One of the first activities we will do on your behalf is to analyze Medicare History for your provider population, to quantify the volume of CCM Program CPT codes. Most of the time, we find that these codes are not being billed at all. These codes support billing for monthly telehealth activity with each Chronic patient, by approved mid-level providers. Bottom line: If you are not billing these codes, you may be caring for Chronic patients, but you are not taking advantage of the Medicare CCM Program.
The Medicare CCM Program requires that patients: a) have one or more pre-defined Chronic Conditions; and b) have explicitly opted-in to the Medicare CCM Program.
Achieving this opt-in requires a dedicated activity. If you have an organized outreach program, supporting technology and dedicated staff you can expect to opt-in up to 40% of eligible patients. Practices who enroll patients as a part of office visits alone can expect opt-in volumes closer to 4%.
Medicare has configured their CCM program to improve physician leverage. Physicians must discuss CCM with a patient during an "initiating visit", which can be any face-to-face Evaluation and Management (E/M) visit, Annual Wellness Visit (AWV), or Initial Preventive Physical Exam (IPPE).
The physician will also want to collaborate with the mid-level provider who configures each patient's care plan. And the mid-level must be working under the direction of a physician - which is not required to be in person or face-to-face.
Once these processes are accomplished, the monthly patient interaction only requires physician involvement at the discretion of the Care Manager.
One of the primary benefits of Medicare's CCM Program is that patient care and its associated billing do not require regular physician involvement. Most Care Managers are certified as CNS, NP, or PA. When using a dedicated software tool, these mid-level practitioners follow Care Plans, document monthly clinical observations, and automatically support billing under the CCM CPT Code set.

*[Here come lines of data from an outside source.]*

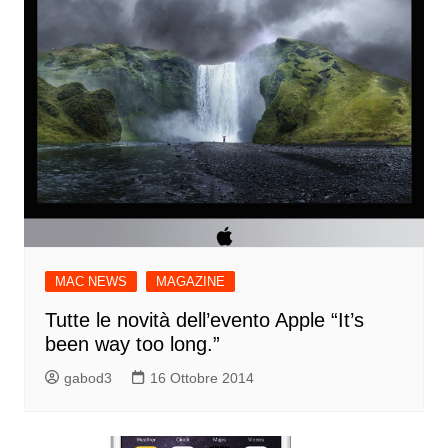
MAC NEWS
MAGAZINE
Tutte le novità dell’evento Apple “It’s
been way too long.”
gabod3
16 Ottobre 2014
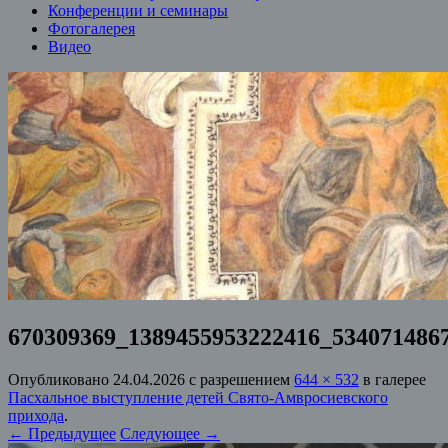
Конференции и семинары
Фотогалерея
Видео
670309369_1389455953222416_534071486
Опубликовано
24.04.2026
с разрешением
644 × 532
в галерее
Пасхальное выступление детей Свято-Амвросиевского
прихода
.
← Предыдущее
Следующее →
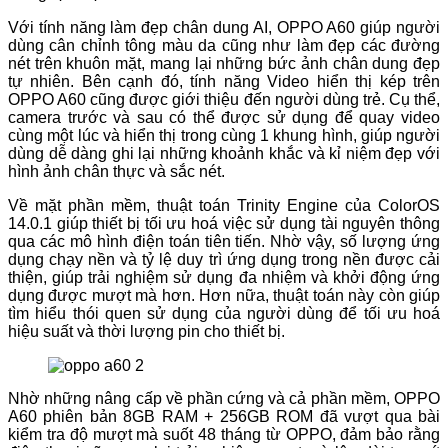
Với tính năng làm đẹp chân dung AI, OPPO A60 giúp người
dùng cân chỉnh tông màu da cũng như làm đẹp các đường
nét trên khuôn mặt, mang lại những bức ảnh chân dung đẹp
tự nhiên. Bên cạnh đó, tính năng Video hiển thị kép trên
OPPO A60 cũng được giới thiệu đến người dùng trẻ. Cụ thể,
camera trước và sau có thể được sử dụng để quay video
cùng một lúc và hiển thị trong cùng 1 khung hình, giúp người
dùng dễ dàng ghi lại những khoảnh khắc và kỉ niệm đẹp với
hình ảnh chân thực và sắc nét.
Về mặt phần mềm, thuật toán Trinity Engine của ColorOS
14.0.1 giúp thiết bị tối ưu hoá việc sử dụng tài nguyên thông
qua các mô hình điện toán tiên tiến. Nhờ vậy, số lượng ứng
dụng chạy nền và tỷ lệ duy trì ứng dụng trong nền được cải
thiện, giúp trải nghiệm sử dụng đa nhiệm và khởi động ứng
dụng được mượt mà hơn. Hơn nữa, thuật toán này còn giúp
tìm hiểu thói quen sử dụng của người dùng để tối ưu hoá
hiệu suất và thời lượng pin cho thiết bị.
Nhờ những nâng cấp về phần cứng và cả phần mềm, OPPO
A60 phiên bản 8GB RAM + 256GB ROM đã vượt qua bài
kiểm tra độ mượt mà suốt 48 tháng từ OPPO, đảm bảo rằng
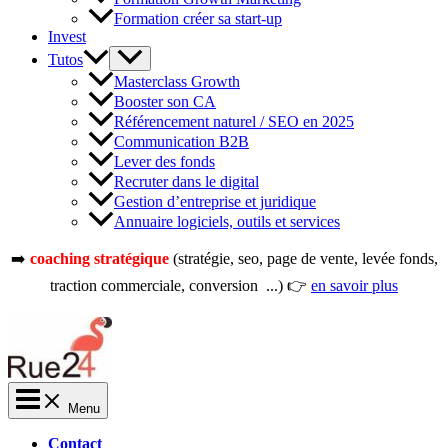
Formation créer sa start-up
Invest
Tutos
Masterclass Growth
Booster son CA
Référencement naturel / SEO en 2025
Communication B2B
Lever des fonds
Recruter dans le digital
Gestion d’entreprise et juridique
Annuaire logiciels, outils et services
➡️
coaching stratégique
(stratégie, seo, page de vente, levée fonds,
traction commerciale, conversion ...) 👉
en savoir plus
Menu
Contact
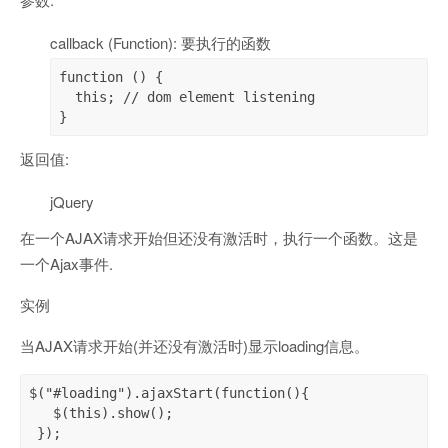
callback (Function): 要执行的函数
function () {

  this; // dom element listening

}
返回值:
jQuery
在一个AJAX请求开始但还没有激活时，执行一个函数。这是
一个Ajax事件.
实例
当AJAX请求开始(并还没有激活时)显示loading信息。
$("#loading").ajaxStart(function(){

   $(this).show();

 });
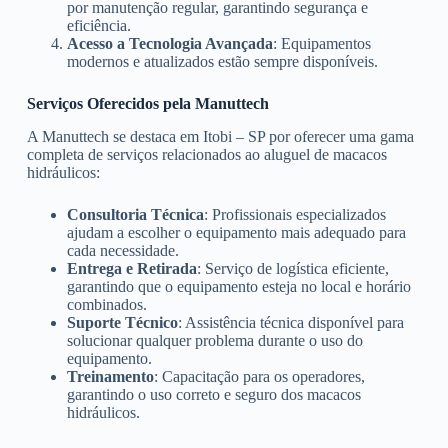
por manutenção regular, garantindo segurança e
eficiência.
Acesso a Tecnologia Avançada
: Equipamentos
modernos e atualizados estão sempre disponíveis.
Serviços Oferecidos pela Manuttech
A Manuttech se destaca em Itobi – SP por oferecer uma gama
completa de serviços relacionados ao aluguel de macacos
hidráulicos:
Consultoria Técnica
: Profissionais especializados
ajudam a escolher o equipamento mais adequado para
cada necessidade.
Entrega e Retirada
: Serviço de logística eficiente,
garantindo que o equipamento esteja no local e horário
combinados.
Suporte Técnico
: Assistência técnica disponível para
solucionar qualquer problema durante o uso do
equipamento.
Treinamento
: Capacitação para os operadores,
garantindo o uso correto e seguro dos macacos
hidráulicos.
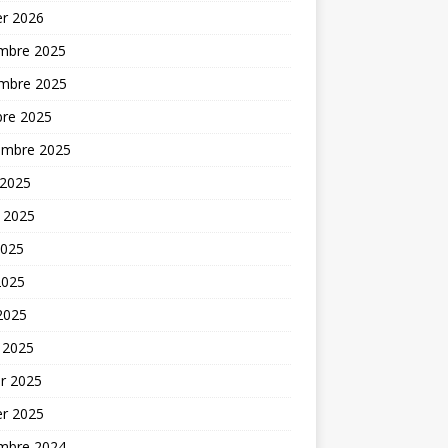
er 2026
mbre 2025
mbre 2025
bre 2025
embre 2025
 2025
t 2025
2025
2025
 2025
 2025
er 2025
er 2025
mbre 2024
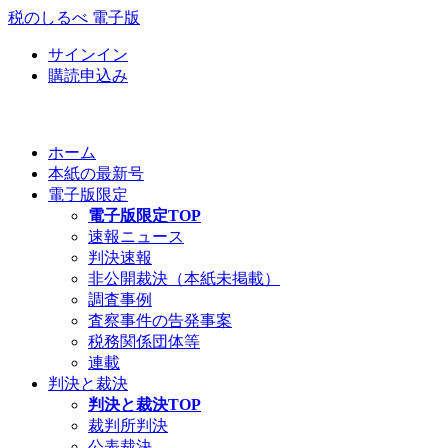
税のしるべ 電子版
サインイン
購読申込み
ホーム
本紙の最新号
電子版限定
電子版限定TOP
速報ニュース
判決速報
非公開裁決（本紙未掲載）
調査事例
査察事件の告発事案
税務関係団体等
連載
判決と裁決
判決と裁決TOP
裁判所判決
公表裁決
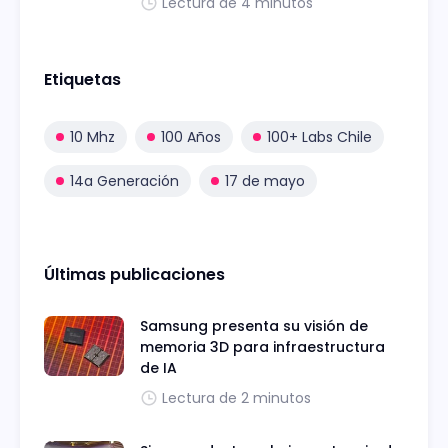
Lectura de 4 minutos
Etiquetas
10 Mhz
100 Años
100+ Labs Chile
14a Generación
17 de mayo
Últimas publicaciones
Samsung presenta su visión de
memoria 3D para infraestructura
de IA
Lectura de 2 minutos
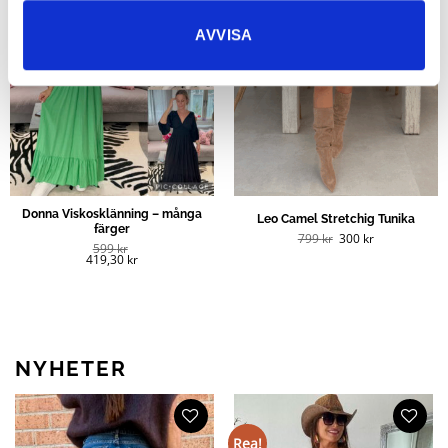
AVVISA
Donna Viskosklänning – många
Leo Camel Stretchig Tunika
färger
Det
Det
799
kr
300
kr
ursprungliga
nuvarande
599
kr
priset
priset
419,30
kr
var:
är:
799 kr.
300 kr.
NYHETER
Rea!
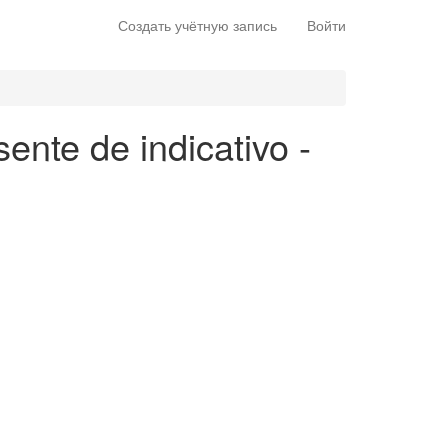
Создать учётную запись
Войти
ente de indicativo -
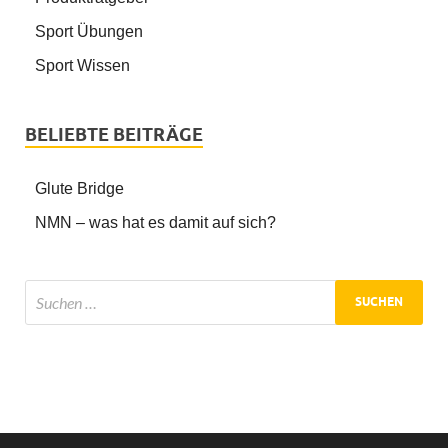
Sport Übungen
Sport Wissen
BELIEBTE BEITRÄGE
Glute Bridge
NMN – was hat es damit auf sich?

These Care Managers do not even need to be employees of the billing clinic. They can be employed by the ACO (or other third party), and simply re-assign their Medicare Billing rights to the TIN where the patient relationship resides.
Nursing staff is expensive. While Medicare Reimbursement does a good job paying for these services, a CCM Program is a high-volume activity.
On average, Care Manager reimbursement applies in 20-minute segments. Here are a couple metrics: an 8-hour day consists of 24 of those 20 minute segments. A week contains 120 segments and a month of 20 working days results in 2,400 segments. So in theory, one Care Manager could handle 2,400 patients. Of course, that assumes 100% efficiency which is clearly unachievable. The goal of CCM software and protocols then, is to strive for continuous improvement in efficiency.